Markets

McDonald’s is learning the internet won’t let you fake a “big bite”

Date Published

McDonald’s (MCD) faces Big Arch backlash as value returns

TL;DR

Quick Summary

  • McDonald’s is leaning into affordability again, with a simplified U.S. McValue menu of 10 items under $3 starting April 21, 2026.
  • The viral Big Arch CEO moment mattered because it collided with a bigger debate: whether fast food still feels like “value” after years of price increases.
  • The company’s long game is digital—loyalty and app-based deals are becoming the modern version of a value menu.

#RealTalk

McDonald’s doesn’t need to win every meme cycle—it needs customers to believe it still respects their budget. The Big Arch saga was a reminder that trust is part of the product now.

Bottom Line

For investors, McDonald’s story in 2026 is about balancing two demands that often fight each other: premium menu growth and credibility on affordability. The bigger tell isn’t one viral clip—it’s whether the value push and the loyalty engine keep customer frequency resilient through a choppy consumer backdrop.

McDonald’s and the “Big Arch” problem

McDonald’s Corporation (MCD) didn’t set out to become April’s most relatable case study in “brand meets group chat.” But here we are.

In early March 2026, CEO Chris Kempczinski posted a promotional taste-test video for the Big Arch burger—an oversized, premium-ish menu swing that’s already been rolling out internationally. The clip was meant to say “confident product launch.” The internet heard “man who has never eaten a burger in cms.” People fixated on the tiny bite, the stiff phrasing (“the product”), and the vibe of someone trying to look enthusiastic while mentally scheduling a salad.

McDonald’s has dealt with controversies bigger than an awkward lunch moment. Still, this one matters because it landed right on the company’s most sensitive pressure point: value.

Value is back—because wallets are tighter

Fast food spent the last couple years in a weird identity crisis. Prices rose, portions didn’t, and customers who used to rely on quick-service restaurants for cheap calories started doing math at the menu board. McDonald’s has been trying to re-earn its “I can feed myself without drama” reputation since 2024, especially among lower-income customers.

The company has leaned hard into affordability messaging, and it’s not subtle. On April 21, 2026, McDonald’s is launching a simplified McValue menu in the U.S.: 10 items priced under $3. The point isn’t that every item is new—it’s that the message is.

McDonald’s is basically saying: stop overthinking it. Here are the budget picks. Pick one.

That’s a response to a consumer mood that isn’t improving just because the stock market has a good week. When people feel squeezed, they don’t “trade down” in a neat economics-textbook way. They get pickier, more skeptical, and more likely to roast you online for pretending a $10+ burger is still part of the same old “value” story.
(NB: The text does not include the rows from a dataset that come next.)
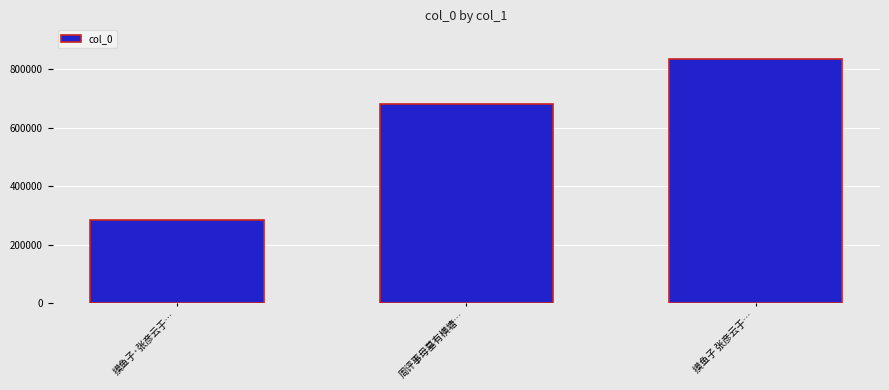

What position from the right is 摸鱼子·张彦云于…?

3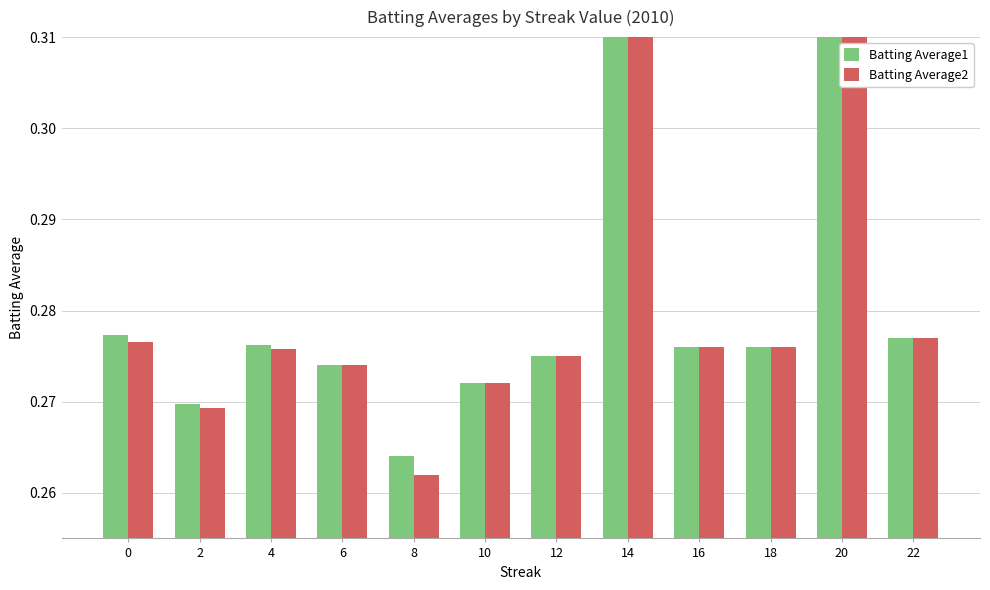

The value of Batting Average2 at 2 is 0.1. True or false?

False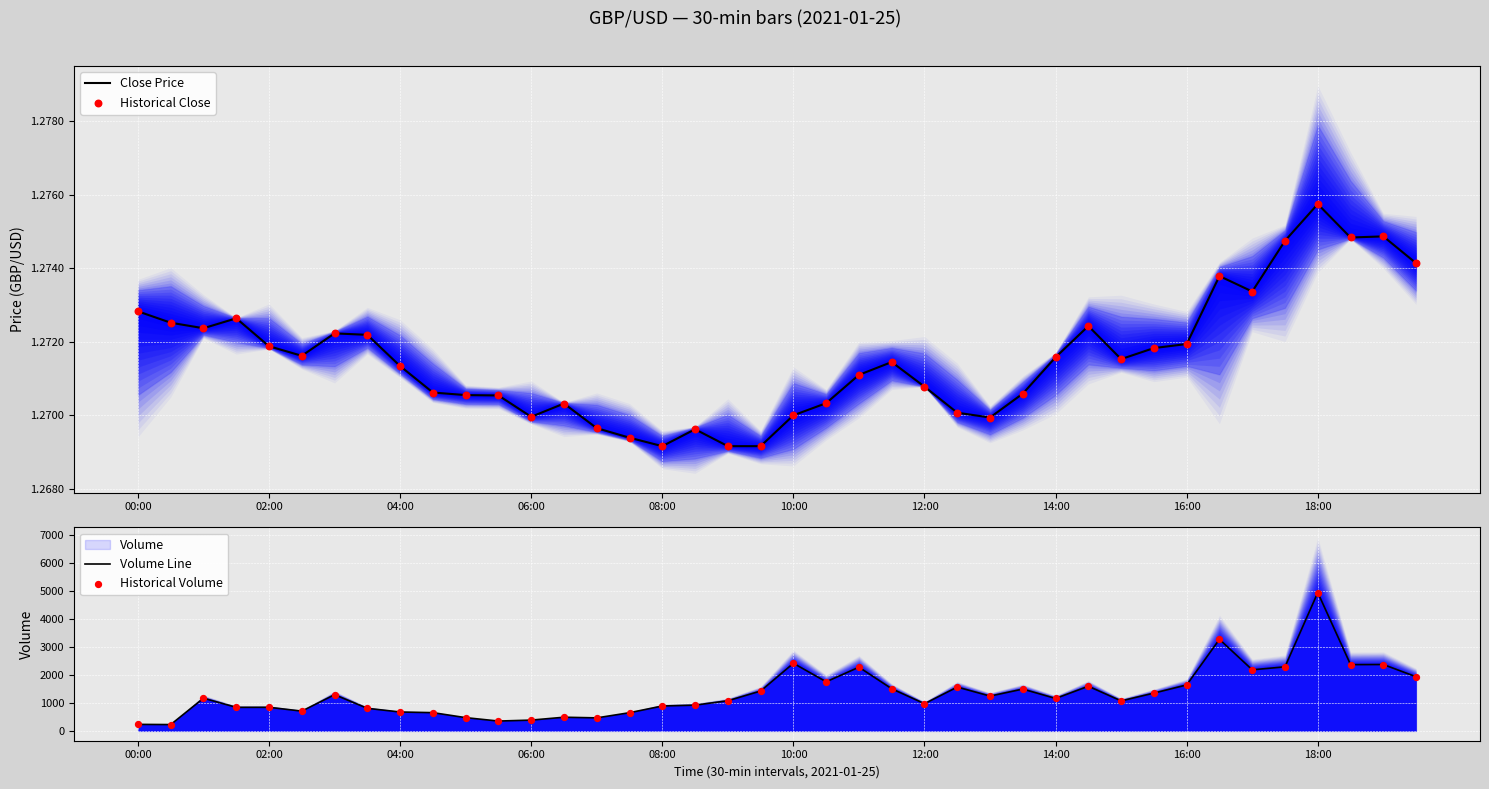

Which series contains the lowest Y value?

Close Price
Why the CEO meme actually hits a business nerve

The Big Arch is a symbol of what McDonald’s wants: premium products that lift average spending per visit. The viral video became a symbol of what customers fear: a brand that’s drifting away from the everyday person ordering fries and a McDouble.

So when Kempczinski later addressed the backlash on camera in early April 2026, it wasn’t just reputation management. It was strategy defense. McDonald’s wants to sell you a bigger, pricier burger while reassuring you it still understands what “affordable” means.

The tightrope is real: premium menu innovation keeps growth going, but affordability is what keeps the brand emotionally intact.

The quiet superpower: the app and loyalty engine

The internet loves the meme, but investors should watch the infrastructure behind it.

McDonald’s has been building a digital flywheel for years—app ordering, deals, loyalty, and faster pickup. In May 2024, the company said it planned to invest hundreds of millions of dollars over the next couple of years to improve loyalty and expand ordering channels, including web ordering without an app download.

By 2024, McDonald’s said its loyalty programs had reached over 175 million users across 60 markets. By Q2 2025, executives were talking about 185 million “90-day active” loyalty users. Long-term, the company has publicly targeted 250 million 90-day active users and $45 billion in annual systemwide sales to loyalty members by 2027.

Why that matters: “value” isn’t just lower sticker prices anymore. It’s targeted deals, personalized offers, and convenience that feels like a small win. When McDonald’s gets that right, it can sell both the under-$3 menu items and the Big Arch—without making customers feel played.

McDonald’s in 2026: less about burgers, more about trust

A CEO going viral for an awkward bite is funny. The underlying story is not.

McDonald’s is trying to prove it can be two things at once: a place for budget meals and a brand that can still launch attention-grabbing products. In 2026, the winners won’t just be the companies with the best food photos. They’ll be the ones that can hold “value” in one hand and “premium” in the other—while the internet watches everything.